Should Trump win, International Bancshares would almost certainly see a selloff; its business model thrives on free trade.

The bank's CEO endorsed Trump, adding to the bank's reputational risk. Mexican depositors would likely punish the bank by pulling funds if Trump wins.

With the bank near 52-week highs, the price on this Trump insurance policy is right.

As you probably know if you read my Daily Briefings, I'm bullish on Donald Trump's odds of winning the presidency. The US media is making the same errors it did in saying he'll lose now as when they panned his odds of winning the Republican nomination.

In any case, the election has narrowed to about 60/40 odds according to betting sites now, and Trump certainly has momentum in the polls. So, if things continue as such, the market may start to see more of a Trump panic in the coming weeks.

Assuming Trump wins, there should be a sharp short-term hit to certain stocks that would be vulnerable to Trump's rhetoric. Mexican discount airline Volaris (NYSE:VLRS), which I've profiled previously, is one such example. The outlook for US-Mexican aviation would certainly dim at least in the short run if Trump wins, and the stock is somewhat overvalued even if the Trump effect doesn't kick in.

Another way to fade the Trump win is to go after the companies along the border that benefit from close relations with Mexico. I've been digging through the filings and reading books on the border's maquiladora factories to try to figure out who is potentially exposed.

My take is that the most hard-hit US cities would be those right on the Texas-Mexico border that benefit heavily from trade and migrant workers. We're talking Laredo, McAllen, and to a lesser extent Brownsville and El Paso. I particularly want to be short McAllen if Trump wins.

Now how can we get short a city specifically? There obviously aren't shares of McAllen, Texas Inc. listed, but there are ways to target a regional economy. Perhaps the easiest is to go after a local area's banks. Thanks to FDIC data, we can pinpoint who has the most exposure and go hunting. Here's Hidalgo County, Texas, home of Nafta-boomtown McAllen:

The largest bank in the market, not shockingly, is controlled by a Spanish firm, BBVA (NYSE:BBVA). This is to be expected, given the huge Hispanic population in Hidalgo County. BBVA is far too big for this exposure to make a particular difference to them. Next up, you have Lone Star National Bancshares - which is a troubled bank, according to the OCC; the company has been implicated in banking for drug cartels in Mexico. Alas, Lone Star isn't public, so we can't short it.

_Work instruction_.
Extend the excerpt on shorting Texas border banks, picking up right after its final sentence. The rows that come next are from a separate, unrelated source.

_Supplied records_.
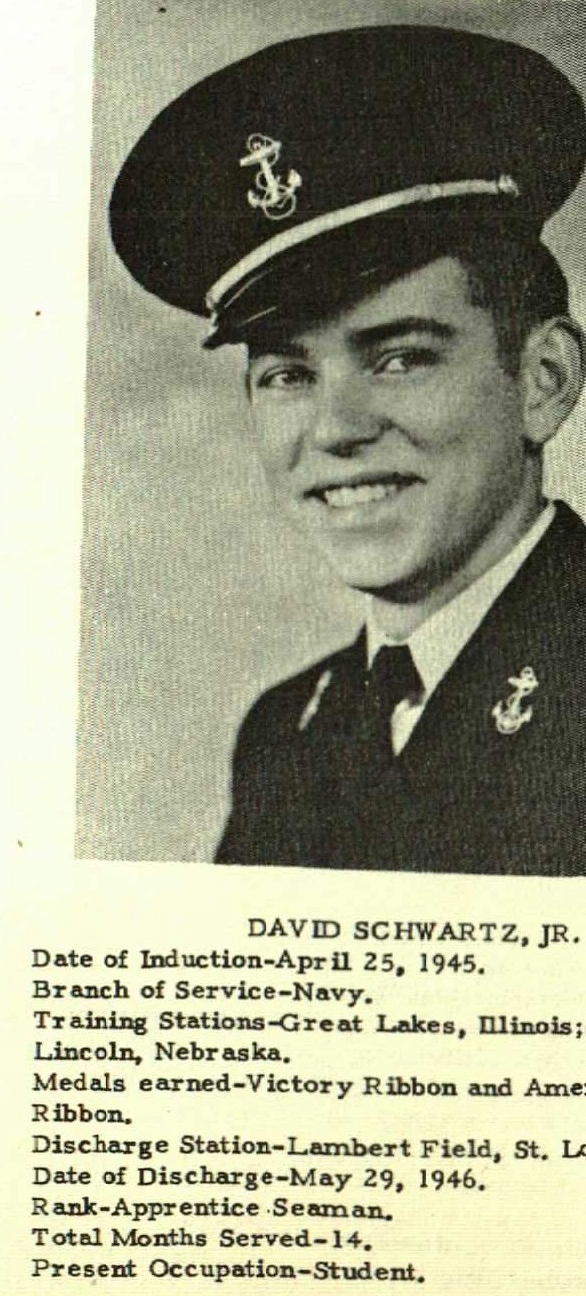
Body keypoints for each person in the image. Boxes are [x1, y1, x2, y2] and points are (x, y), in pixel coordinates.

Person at [110, 25, 586, 874]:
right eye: (288, 375)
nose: (335, 429)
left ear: (543, 381)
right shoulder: (285, 737)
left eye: (400, 358)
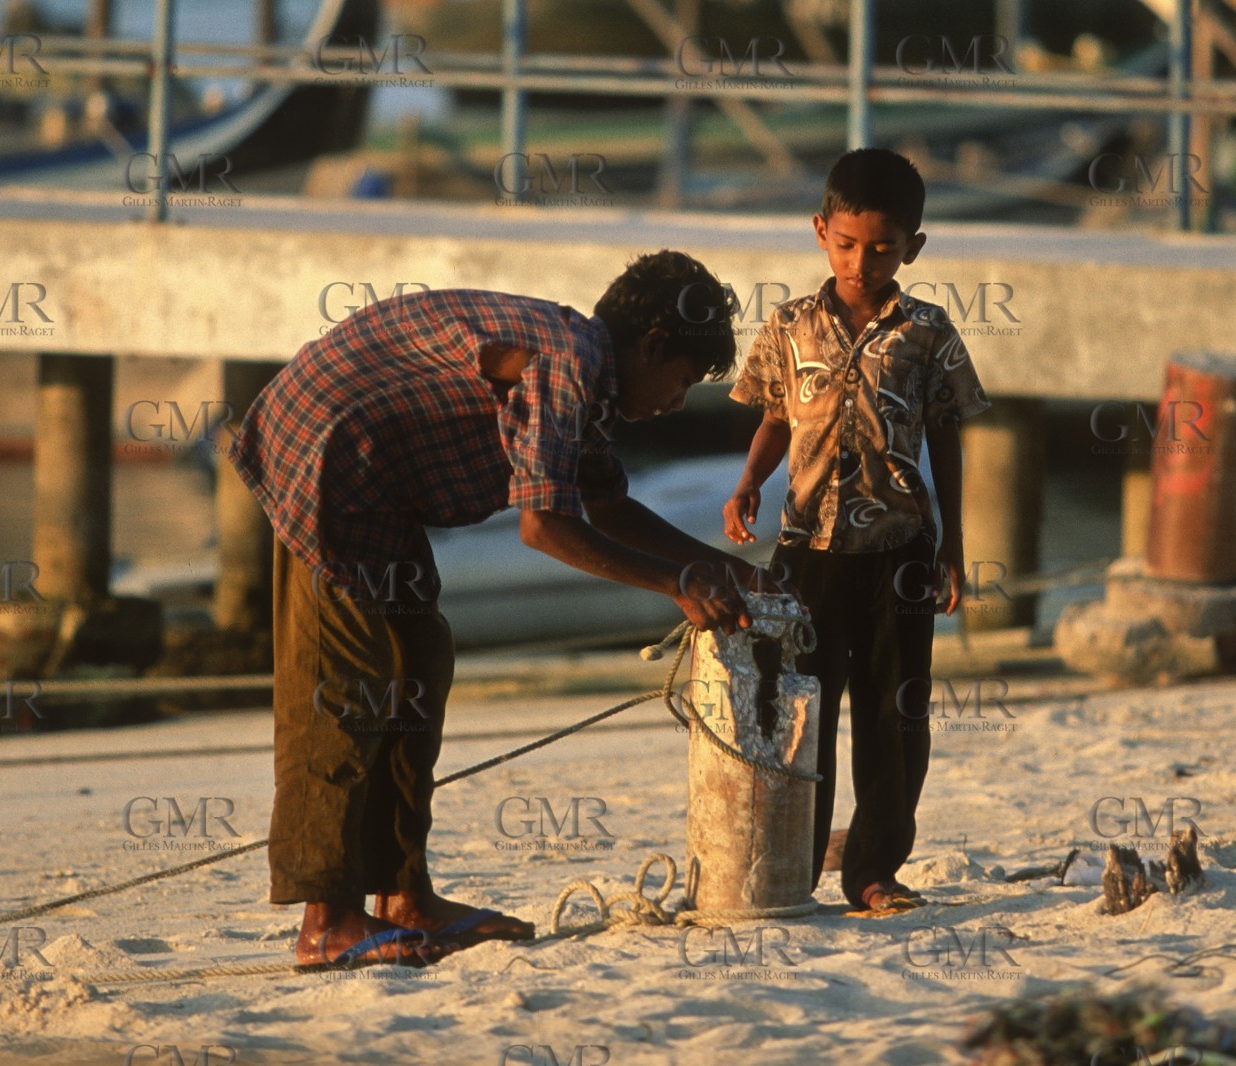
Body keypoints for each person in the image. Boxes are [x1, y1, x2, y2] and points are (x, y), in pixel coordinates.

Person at [229, 250, 765, 971]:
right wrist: (676, 587)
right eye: (680, 380)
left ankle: (404, 896)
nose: (676, 401)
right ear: (654, 346)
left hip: (385, 484)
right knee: (345, 688)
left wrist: (732, 573)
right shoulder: (568, 361)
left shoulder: (589, 384)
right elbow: (545, 527)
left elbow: (606, 505)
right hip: (329, 452)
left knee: (419, 664)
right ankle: (326, 921)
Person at [723, 149, 990, 913]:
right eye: (846, 244)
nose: (861, 262)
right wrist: (749, 481)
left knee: (895, 714)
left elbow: (947, 434)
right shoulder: (790, 326)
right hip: (807, 552)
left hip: (899, 551)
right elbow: (775, 412)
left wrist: (954, 546)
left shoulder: (928, 333)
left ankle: (874, 868)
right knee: (801, 708)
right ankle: (794, 864)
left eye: (881, 247)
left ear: (914, 246)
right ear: (819, 232)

_Expected output_.
Next up, we have International Bancshares (NASDAQ:IBOC), with 13.4% of the market in Hidalgo County. With 29 offices in Hidalgo County, it has plenty of exposure to McAllen, which is exactly what we're looking for. The list goes on, but nothing else has such a large concentration in McAllen and is publicly-traded. The other exposed players, such as Texas State Bankshares, are privately-held. So International Bancshares is the way to play.

And oh is it so. A further dig into International Bancshares finds a bank profoundly exposed to NAFTA, Mexico, and the continued presence of unfettered free trade. A Trump win would potentially be devastating for this firm. And the bank's president endorsed Trump. But we'll get to all that in a second.

Why Short McAllen, Texas?

To put it simply, McAllen has quite possibly been the biggest single winner out of US cities thanks to NAFTA. McAllen, and Reynosa, Mexico on the other side of the Rio Grande, constitute one of the fastest growing metropolitan areas on the continent.

In the 1990s, the decade NAFTA was made into law, McAllen was the second-fastest growing metro area in the whole of the United States, outpacing even other such Texas growth stories as Austin/Round Rock. McAllen only trailed Las Vegas, as McAllen grew 49% in size over the decade. And unlike Las Vegas, it didn't crash subsequently.

The McAllen metropolitan area grew from 283,000 people to 569,000 between 1980 and 2000, a more than doubling in twenty years. By 2010, that figure had tacked on yet another 200,000 new inhabitants. Including Reynosa, also booming, on the Mexican side of the border, the area is close to 2 million people now.

And the economy is profoundly dependent on maquiladoras (low-wage Mexican factories along the US border), and trade - mostly the importation of those goods into the US and distribution to points further along. In other words, this is a boom city built almost entirely on the arbitrage of labor prices between the US/Canada and Mexico for goods such as automobiles, household appliances, and consumer electronics.